Birdman Wins Four Oscars; Ida Takes Best Foreign Language Film Award

"Birdman" director Alejandro Inarritu poses with the Oscars for best director, best original screenplay, and best picture.

Mexican director Alejandro G. Inarritu's dark comedy Birdman won four Oscars, including best picture, at the Academy Awards in Los Angeles on February 22.

Inarritu won the best director award for his movie about a washed-up former superhero actor attempting a comeback on the Broadway stage.

But veteran Michael Keaton did not win the best actor Oscar for his performance in Birdman.

That honor went to Britain's Eddie Redmayne, who played physicist Stephen Hawking -- who suffers from the motor-neuron disease known as ALS -- in The Theory Of Everything.

Five-time nominee Julianne Moore won best actress for her portrayal of a woman suffering from Alzheimer's in Still Alice.

Ida, Polish director Pawel Pawlikowski's black-and-white film about a nun who learns she is a Jewish orphan, won the Oscar for best foreign language film.

Ida beat out rivals including Russian director Andrei Zvyagintsev's Leviathan, a dark portrayal of corruption and power that had state funding but has been criticized by Russian officials, including the culture minister.

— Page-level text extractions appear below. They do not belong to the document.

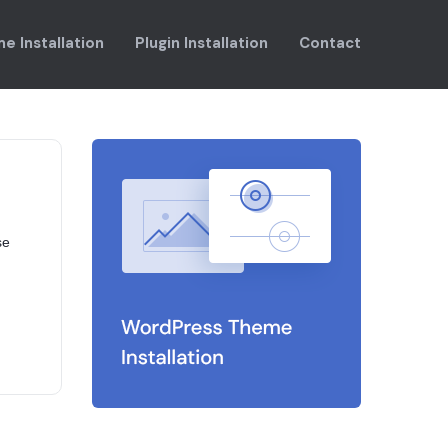
e Installation
Plugin Installation
Contact
se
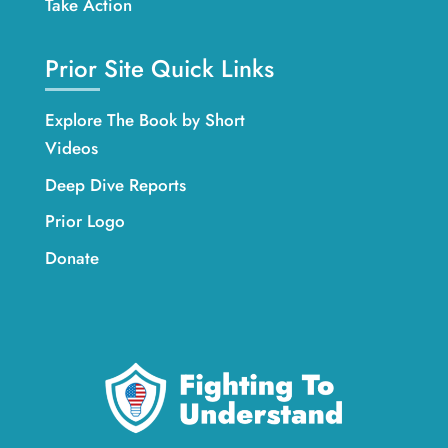
Take Action
Prior Site Quick Links
Explore The Book by Short
Videos
Deep Dive Reports
Prior Logo
Donate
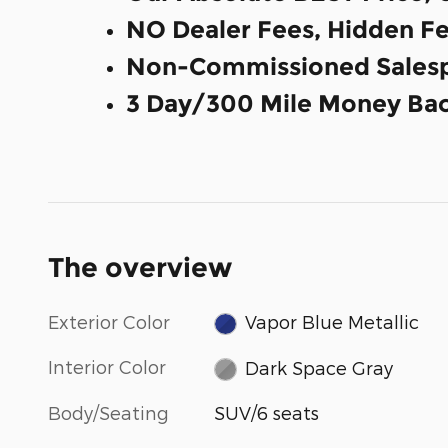
NO Dealer Fees, Hidden Fe
Non-Commissioned Salesp
3 Day/300 Mile Money Bac
The overview
Exterior Color
Vapor Blue Metallic
Interior Color
Dark Space Gray
Body/Seating
SUV/6 seats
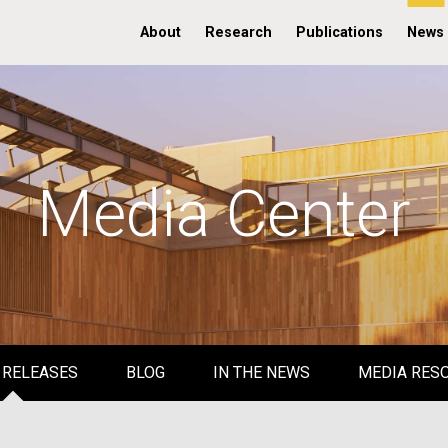
About
Research
Publications
News
Media Center
 RELEASES
BLOG
IN THE NEWS
MEDIA RES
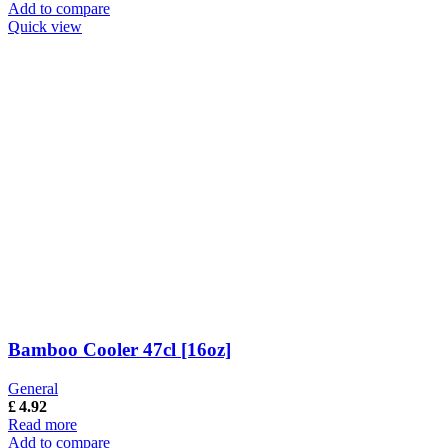
Add to compare
Quick view
Bamboo Cooler 47cl [16oz]
General
£
4.92
Read more
Add to compare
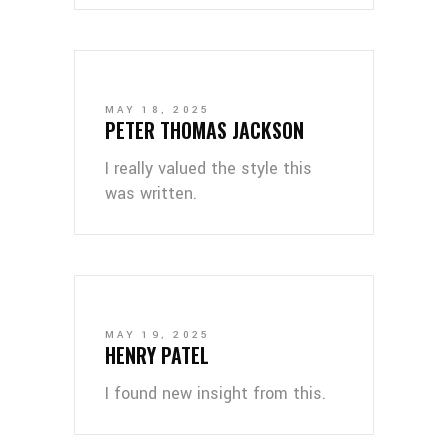
MAY 18, 2025
PETER THOMAS JACKSON
I really valued the style this
was written.
MAY 19, 2025
HENRY PATEL
I found new insight from this.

The award for best documentary went to Citizenfour, a film by director Laura Poitras about Edward Snowden, the former U.S. spy agency contractor who detailed the secret mass-surveillance programs and is now in hiding in Russia.

Academy Awards host Neil Patrick Harris joked that Snowden "could not be here for some treason."

Snowden, who was granted asylum in Russia after fleeing the United States in 2013, is wanted in the United States on espionage charges.

Like Birdman, Wes Anderson's movie The Grand Budapest Hotel won four Oscars, but major awards eluded it.

Patricia Arquette won best supporting actress for her role in Boyhood, while Whiplash's J.K. Simmons won best supporting actor.

Iraq war drama American Sniper won the Academy Award for best sound editing, while Interstellar won for best visual effects.

The closely watched annual award ceremony was marked this year by a lack of diversity, with few minorities among the nominees.

Harris drew attention to that issue, while also making light of it, by saying: "Tonight we honor Hollywood's best and whitest, sorry -- brightest."

The awards are decided in voting by the 6,100 members of the Academy of Motion Picture Arts and Sciences.